Autant d’infections en quelques semaines, « ça nous permet d’avancer avec un peu plus de sécurité », a précisé le DBoileau, jugeant que si de nombreuses personnes ont eu la maladie, le risque devient « plus faible » qu’il y ait à nouveau une vague d’infections. « Ça a été une information importante pour nous aider à annoncer ce plan de déconfinement », a-t-il aussi avoué.

Ces 2 millions de cas pourraient être sous-estimés. « On pourrait même parler de 2,5 millions. Ça a été tellement gros comme vague. On n’est pas capables de tout mesurer, mais ce sont des calculs indirects qui nous amènent à annoncer qu’il y a vraiment autant de personnes [infectées] », a précisé le DBoileau, qui dit prendre les travailleurs de la santé comme « population repère » dans ses calculs.

« Le BA.2 est rentré au Québec »

Le nouveau variant BA.2, sous-lignée du variant Omicron, « est rentré au Québec », a aussi prévenu la Santé publique mercredi. L’expert clinique en appui à la gestion scientifique de la pandémie du ministère de la Santé et des Services sociaux (MSSS), Jean Longtin, a précisé que le BA.2 serait « 30 % plus transmissible » que la souche originale d’Omicron. « La bonne nouvelle, c’est qu’il n’est pas plus dangereux que l’Omicron standard », a-t-il indiqué.

M. Longtin espère avoir des données plus précises sur le BA.2 « sous peu ». Pour l’heure, l’Institut national de santé publique du Québec ne diffuse aucune donnée sur la prévalence de ce nouveau variant. « On sait à ce stade qu’il n’y a pas eu de seconde vague après le BA.1 dans les pays où le BA.2 est arrivé plus tardivement, donc c’est rassurant en termes de protection », a ajouté M. Longtin.

« On a calculé le BA.2 dans nos projections », a de son côté assuré le DBoileau, qui prévoit toujours conserver la distanciation physique, le port du masque et l’imposition du passeport vaccinal jusqu’à la mi-mars, minimalement. « On espère que non, mais on verra », s’est-il limité à dire lorsque questionné à savoir si le BA.2 pourrait bousculer cet échéancier préliminaire.
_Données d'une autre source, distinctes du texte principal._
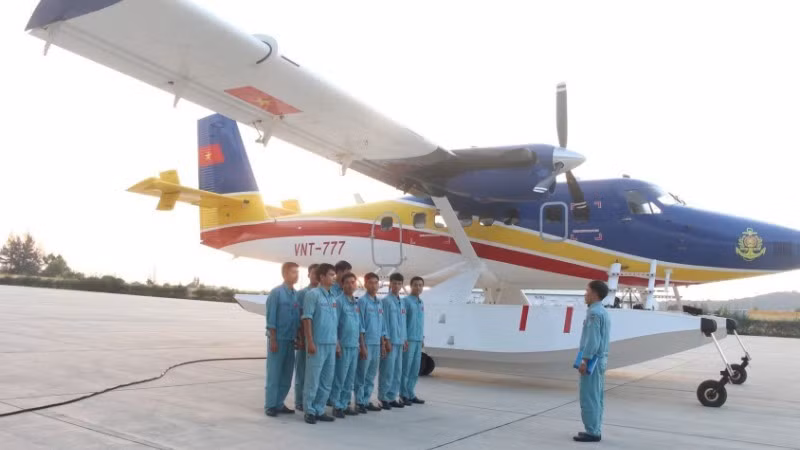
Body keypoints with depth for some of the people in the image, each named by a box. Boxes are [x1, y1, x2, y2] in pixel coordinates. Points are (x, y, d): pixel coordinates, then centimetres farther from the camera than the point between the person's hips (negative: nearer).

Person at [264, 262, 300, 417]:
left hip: (290, 340, 6)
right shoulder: (276, 292, -7)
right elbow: (271, 317, -9)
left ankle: (279, 404, 19)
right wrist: (273, 339, -13)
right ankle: (270, 405, 8)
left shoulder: (296, 294, 9)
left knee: (287, 374, 10)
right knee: (274, 374, 0)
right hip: (278, 338, -6)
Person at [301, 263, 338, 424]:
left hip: (331, 344, 7)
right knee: (313, 379, 0)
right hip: (318, 343, -7)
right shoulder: (313, 294, -7)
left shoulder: (332, 298, 14)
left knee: (326, 380, 11)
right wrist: (310, 342, -16)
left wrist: (337, 342, 16)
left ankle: (319, 410, 20)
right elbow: (307, 319, -11)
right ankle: (309, 411, 10)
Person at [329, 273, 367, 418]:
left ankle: (345, 404, 19)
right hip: (343, 346, -7)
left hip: (355, 346, 7)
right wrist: (336, 344, -16)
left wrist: (362, 346, 17)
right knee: (340, 378, -2)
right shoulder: (339, 301, -6)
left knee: (350, 378, 11)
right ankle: (337, 406, 6)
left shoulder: (356, 304, 15)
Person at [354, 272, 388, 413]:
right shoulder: (362, 301, -7)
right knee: (361, 375, 0)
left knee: (371, 375, 12)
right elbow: (360, 325, -11)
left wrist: (383, 344, 14)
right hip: (366, 343, -7)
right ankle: (359, 402, 8)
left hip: (377, 344, 7)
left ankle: (366, 400, 20)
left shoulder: (379, 303, 13)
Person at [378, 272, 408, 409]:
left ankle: (392, 397, 18)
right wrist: (386, 340, -14)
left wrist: (405, 339, 15)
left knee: (397, 371, 10)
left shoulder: (401, 302, 14)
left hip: (399, 341, 7)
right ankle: (383, 398, 4)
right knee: (387, 371, -5)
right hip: (390, 341, -7)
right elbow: (384, 321, -11)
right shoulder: (386, 301, -8)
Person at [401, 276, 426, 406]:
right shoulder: (406, 301, -6)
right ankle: (404, 395, 5)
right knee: (406, 368, -2)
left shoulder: (421, 303, 16)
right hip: (409, 339, -7)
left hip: (419, 340, 7)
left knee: (415, 369, 10)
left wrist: (422, 337, 16)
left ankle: (411, 394, 17)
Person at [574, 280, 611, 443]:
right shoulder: (603, 312, 15)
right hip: (600, 359, 10)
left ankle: (592, 432, -4)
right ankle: (594, 430, 17)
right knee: (596, 397, 12)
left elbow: (593, 339, -21)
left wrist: (585, 360, -20)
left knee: (589, 398, -6)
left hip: (592, 360, -10)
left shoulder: (594, 312, -16)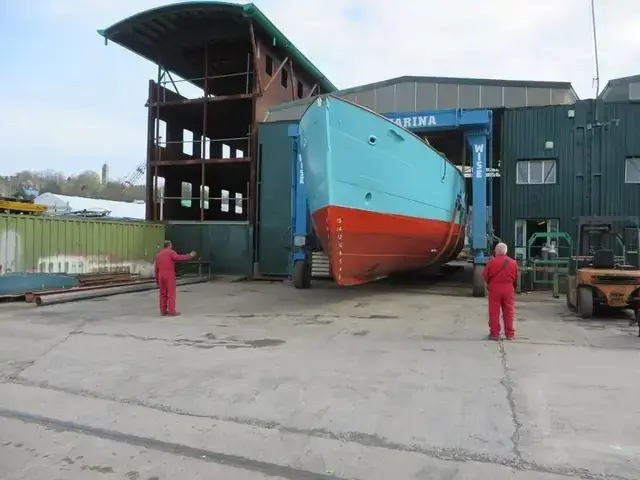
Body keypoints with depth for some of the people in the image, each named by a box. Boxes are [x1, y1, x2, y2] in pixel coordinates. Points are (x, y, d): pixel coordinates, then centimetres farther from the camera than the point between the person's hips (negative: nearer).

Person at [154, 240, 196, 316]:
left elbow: (156, 268, 16)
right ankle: (171, 311, -5)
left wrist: (157, 280, 21)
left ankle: (163, 310, 15)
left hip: (161, 275, 7)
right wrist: (190, 256, -13)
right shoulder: (171, 252, -4)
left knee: (163, 294, 12)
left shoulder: (159, 254, 16)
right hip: (169, 275, -7)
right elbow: (178, 258, -20)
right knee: (171, 294, -4)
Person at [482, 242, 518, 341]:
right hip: (508, 289, 3)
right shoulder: (513, 262, 0)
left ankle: (494, 333, 7)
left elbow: (485, 276, -4)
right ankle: (510, 334, 16)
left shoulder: (492, 262, -10)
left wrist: (489, 284, 16)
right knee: (508, 312, 11)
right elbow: (516, 277, 8)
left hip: (495, 289, -3)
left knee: (494, 312, 5)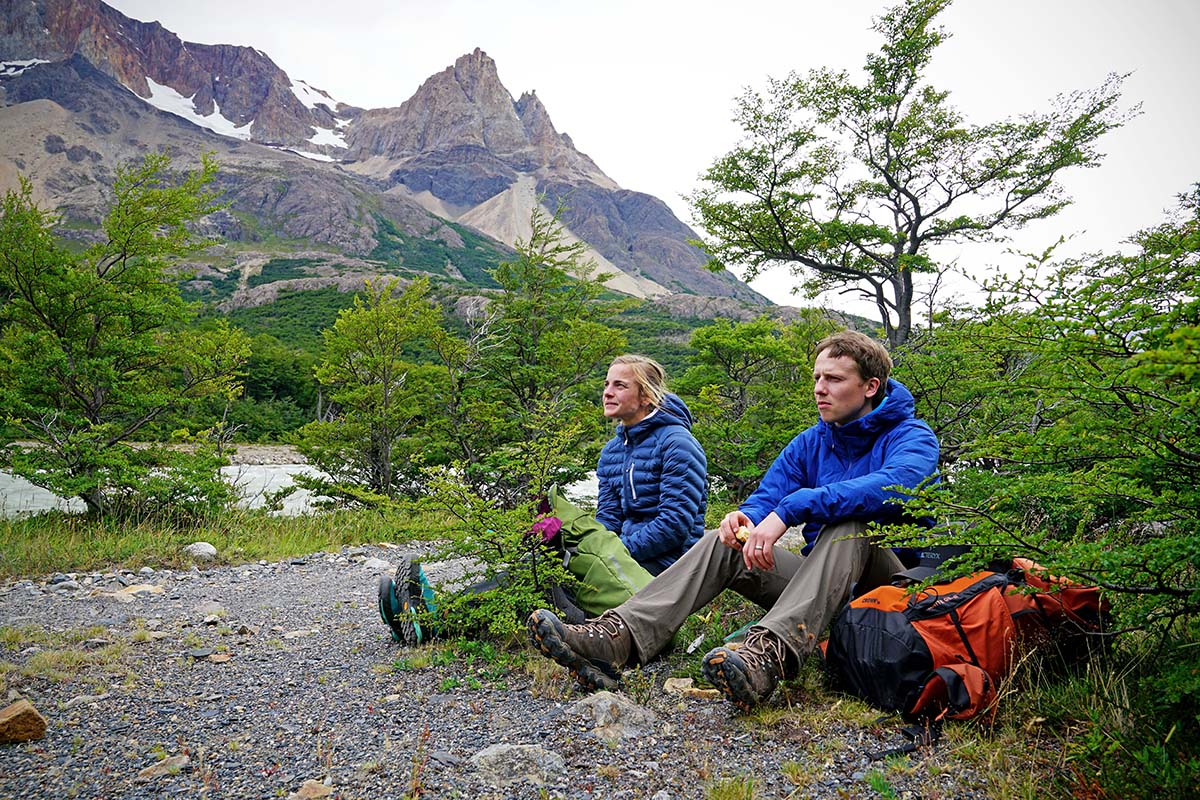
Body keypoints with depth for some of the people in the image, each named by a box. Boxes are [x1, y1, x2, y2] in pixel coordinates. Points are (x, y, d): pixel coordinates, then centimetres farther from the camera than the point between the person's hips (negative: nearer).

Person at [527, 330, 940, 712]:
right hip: (817, 579, 5)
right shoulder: (810, 443, 11)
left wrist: (789, 510, -39)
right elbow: (767, 497, 4)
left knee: (847, 526, -34)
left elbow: (890, 488, -31)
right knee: (724, 542, -13)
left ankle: (769, 653, -54)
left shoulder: (912, 437, -8)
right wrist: (747, 516, -22)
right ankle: (615, 638, -31)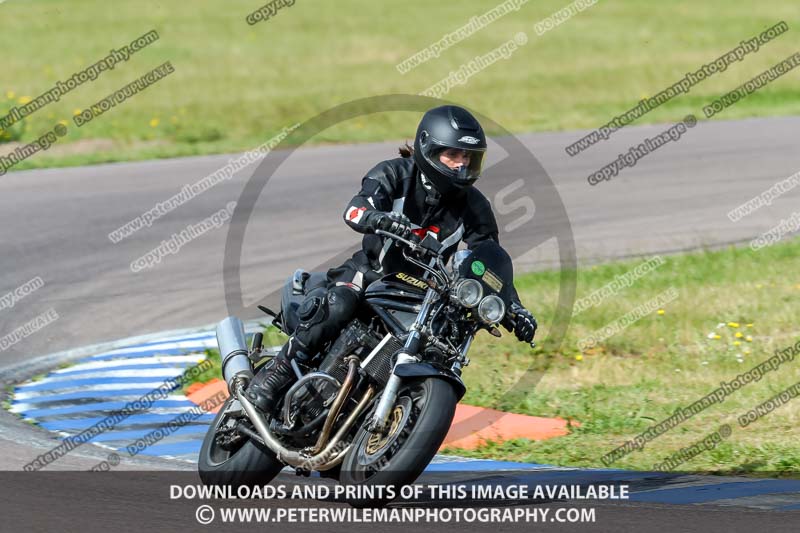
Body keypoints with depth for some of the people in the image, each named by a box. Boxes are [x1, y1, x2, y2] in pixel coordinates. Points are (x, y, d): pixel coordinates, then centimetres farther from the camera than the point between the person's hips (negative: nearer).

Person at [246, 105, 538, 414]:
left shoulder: (474, 207, -4)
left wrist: (514, 308, -19)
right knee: (338, 306, -34)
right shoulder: (395, 175, -14)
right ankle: (279, 373, -25)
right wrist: (381, 219, -56)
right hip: (372, 270, -4)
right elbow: (355, 210, -31)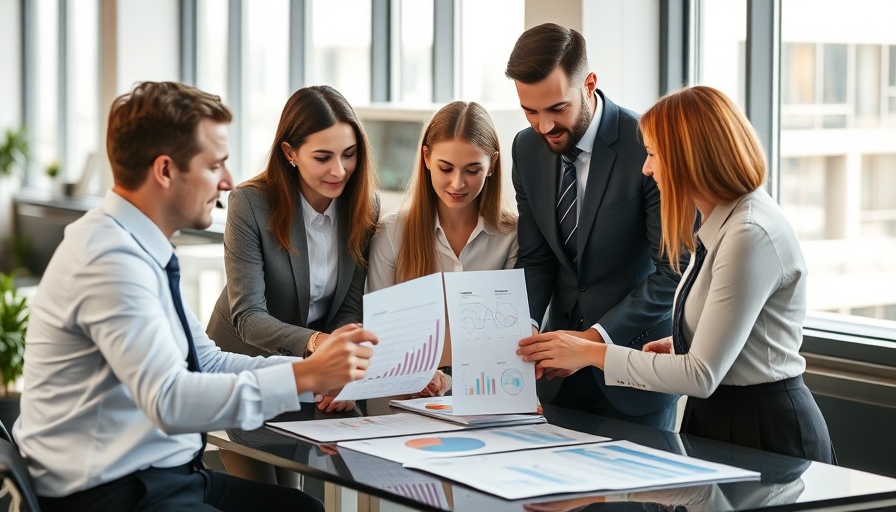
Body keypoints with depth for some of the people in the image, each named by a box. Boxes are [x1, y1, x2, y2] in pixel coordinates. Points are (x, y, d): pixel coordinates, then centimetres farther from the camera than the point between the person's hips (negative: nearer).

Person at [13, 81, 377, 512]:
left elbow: (207, 362, 12)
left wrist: (319, 366, 1)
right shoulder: (112, 259, -20)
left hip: (160, 477, 10)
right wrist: (303, 376, -25)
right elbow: (169, 401, -29)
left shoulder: (136, 248, 9)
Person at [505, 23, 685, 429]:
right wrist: (525, 324, -14)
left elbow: (673, 272, -18)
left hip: (635, 352, -5)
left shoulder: (648, 147, -18)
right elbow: (536, 259, 6)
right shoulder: (527, 149, 1)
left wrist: (597, 337, -25)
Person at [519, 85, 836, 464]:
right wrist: (679, 346, 4)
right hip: (715, 416, 9)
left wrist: (592, 354, -19)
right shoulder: (721, 225, 9)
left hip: (764, 431, -9)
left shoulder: (750, 234, -22)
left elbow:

Quant à l’état d’urgence sanitaire, « il a été nécessaire et l’est encore », a-t-il insisté.

Tendance à la baisse

Les 31 nouveaux morts rapportés mercredi portent à 35 par jour la moyenne quotidienne calculée sur une semaine. La tendance est ainsi en baisse de 25 % sur une période d’une semaine. On a observé une baisse de 32 hospitalisations. À ce jour, 2348 patients sont hospitalisés en lien avec la COVID-19, dont 171 se trouvent toujours aux soins intensifs, une baisse de 7 cas sur ce plan. Dans de nouvelles modélisations diffusées mercredi, l’Institut national d’excellence en santé et services sociaux prévoit d’ici deux semaines « une diminution du nombre de nouvelles hospitalisations, pour atteindre environ 90 par jour ». Côté vaccination, la campagne peine toujours à reprendre de la vitesse. Le Québec administre actuellement moins de 38 000 doses par jour.

Milieux de travail

Les autorités pourraient par ailleurs plancher sur des « assouplissements en milieu de travail » dès la semaine prochaine, de concert avec la Commission des normes, de l’équité, de la santé et de la sécurité du travail, a révélé la Dre Marie-France Raynault, conseillère médicale au ministère de la Santé et des Services sociaux. « On travaille sur des scénarios pour maximiser la présence des députés à l’Assemblée nationale et en commission parlementaire », a-t-elle aussi indiqué.